The federal Centers for Medicare and Medicaid Services (CMS) on May 10 released a draft rule—the Inpatient Prospective Payment Systems rule—that would help determine how hospitals are reimbursed for providing care. Despite the seemingly technical goal, the proposed regulations could transform how health care organizations exchange data and report on the quality of care they provide.
These rules touch on several areas of hospital operations. In particular, the health IT components could significantly improve how electronic health records (EHRs) help inform public health agencies’ activities, ensure patients receive safe and effective care, and automatically report data to authorities. The changes would help modernize how hospitals share information through their electronic record systems so doctors and nurses can provide the best care possible.
The CMS announcement is only one step in the process. The draft rules are open for comments through June, and the final version is slated to take effect at the start of 2022.
The COVID-19 pandemic highlighted the importance of rapid, accessible data to address public health crises and the challenges that come from not having this data. In prior years, being able to send certain information to public health agencies electronically was optional for hospitals and providers. The proposed CMS rules would require hospitals that participate in Medicare’s Promoting Interoperability (PI) Program—a payment program that can help determine hospital reimbursement rates—to prioritize reporting their data to public health agencies electronically. This change should give those agencies more complete and up-to-date information to inform their responses to future health crises.

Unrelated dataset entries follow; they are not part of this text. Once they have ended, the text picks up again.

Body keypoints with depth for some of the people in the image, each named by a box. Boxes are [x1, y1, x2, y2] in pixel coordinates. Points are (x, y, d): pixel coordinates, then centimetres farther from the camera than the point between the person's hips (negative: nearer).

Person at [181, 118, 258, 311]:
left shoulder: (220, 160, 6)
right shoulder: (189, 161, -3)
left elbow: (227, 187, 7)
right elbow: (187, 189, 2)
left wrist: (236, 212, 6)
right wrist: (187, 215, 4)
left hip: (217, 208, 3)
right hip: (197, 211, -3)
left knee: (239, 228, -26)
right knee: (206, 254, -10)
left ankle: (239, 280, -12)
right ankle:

Public health data reporting broadly covers four main categories: case reporting, which provides health departments with information about patients who have certain conditions; lab reporting, which lets health departments know how many people have tested positive for an illness; syndromic surveillance, which provides community-level data on health threats; and immunization registry data, which offers information about individuals’ vaccine status and community-wide immunization rates. The CMS rules would require hospitals in the PI program to attest that their systems can share data electronically with public health agencies for all four use cases. Such connectivity would ensure that agencies can track health concerns and respond quickly, based on the best available information.

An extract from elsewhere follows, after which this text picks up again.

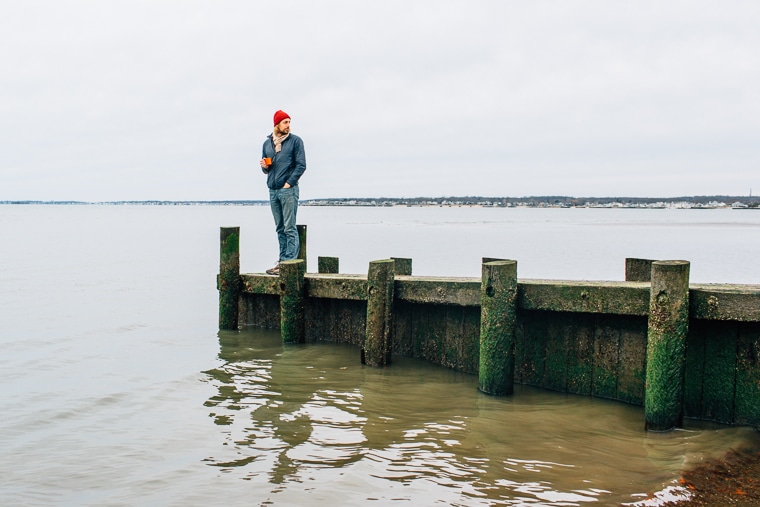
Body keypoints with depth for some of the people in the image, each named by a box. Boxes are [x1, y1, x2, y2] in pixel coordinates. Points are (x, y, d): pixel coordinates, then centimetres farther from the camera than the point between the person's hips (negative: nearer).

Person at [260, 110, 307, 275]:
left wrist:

Also included in the CMS proposal is an optional measure in the PI program that allows hospitals to demonstrate that they are exchanging important clinical information with other providers. Hospitals could achieve this if their EHRs can send, receive, and incorporate data via health information exchanges (HIEs), which are entities in states or regions that help share information among groups that have a legitimate need for it, including other providers, hospitals, and public health agencies.
In particular, systems would have to be able to exchange data included in the Common Clinical Data Set or the current version of the United States Core Data for Interoperability. Both include the most important information about patients, such as demographics, a list of their medications and medical histories, allergies, immunizations, and other background that clinicians consistently need to provide quality care. To exchange data with HIEs, hospitals would have the option to use application programming interfaces (APIs), tools that can gather information from multiple sources and aggregate it in one place. Moreover, those APIs could be based on the Fast Healthcare Interoperability Resources standard, the most commonly used standard in health IT. This would allow providers to access specific pieces of information, rather than having to sort through pages of unnecessary or unhelpful records.
The proposed rule would also require hospitals to regularly assess the safety of their EHRs and whether their design or implementation in health care facilities could inadvertently contribute to medical errors.
To do so, hospitals would use the Safety Assurance for EHR Resilience (SAFER) Guides, a series of nine checklists developed by the Office of the National Coordinator for Health Information Technology (ONC), the agency that oversees health IT. The guides include categories such as system interfaces or configuration, patient identification, and reporting and follow-up on test results, any of which can introduce errors that put patients at risk. To be compliant, hospitals would need to attest that they completed the assessments for all nine guides and repeat the process annually.
The draft rules also include a request for feedback on ways to encourage greater use of APIs in health care. These interfaces are commonly used in other parts of the economy, such as to help people book airline flights or hotel stays online, but their use in health care has been limited. APIs could be used to automate data reporting for EHRs. For example, CMS asks hospitals to annually report certain quality measures, such as rates of hospital-acquired infections, to collect information on health care outcomes. Using APIs to conduct this reporting could reduce the burdens on hospitals.
ONC is developing rules to govern the types of data that APIs must be able to access and share among EHRs. CMS is similarly collecting feedback to expand the use of APIs to share data, as well as how these tools could streamline quality reporting programs and reduce burdens on hospitals and providers through automated data sharing.
Beyond these proposals, additional rules could be needed to encourage vendors to make these and related goals a priority. Still, the CMS proposal marks a step toward safer, more effective health IT systems. And implementation of these rules would help bring better care for patients and support for communities facing health crises.
Molly Murray manages The Pew Charitable Trusts’ health information technology project.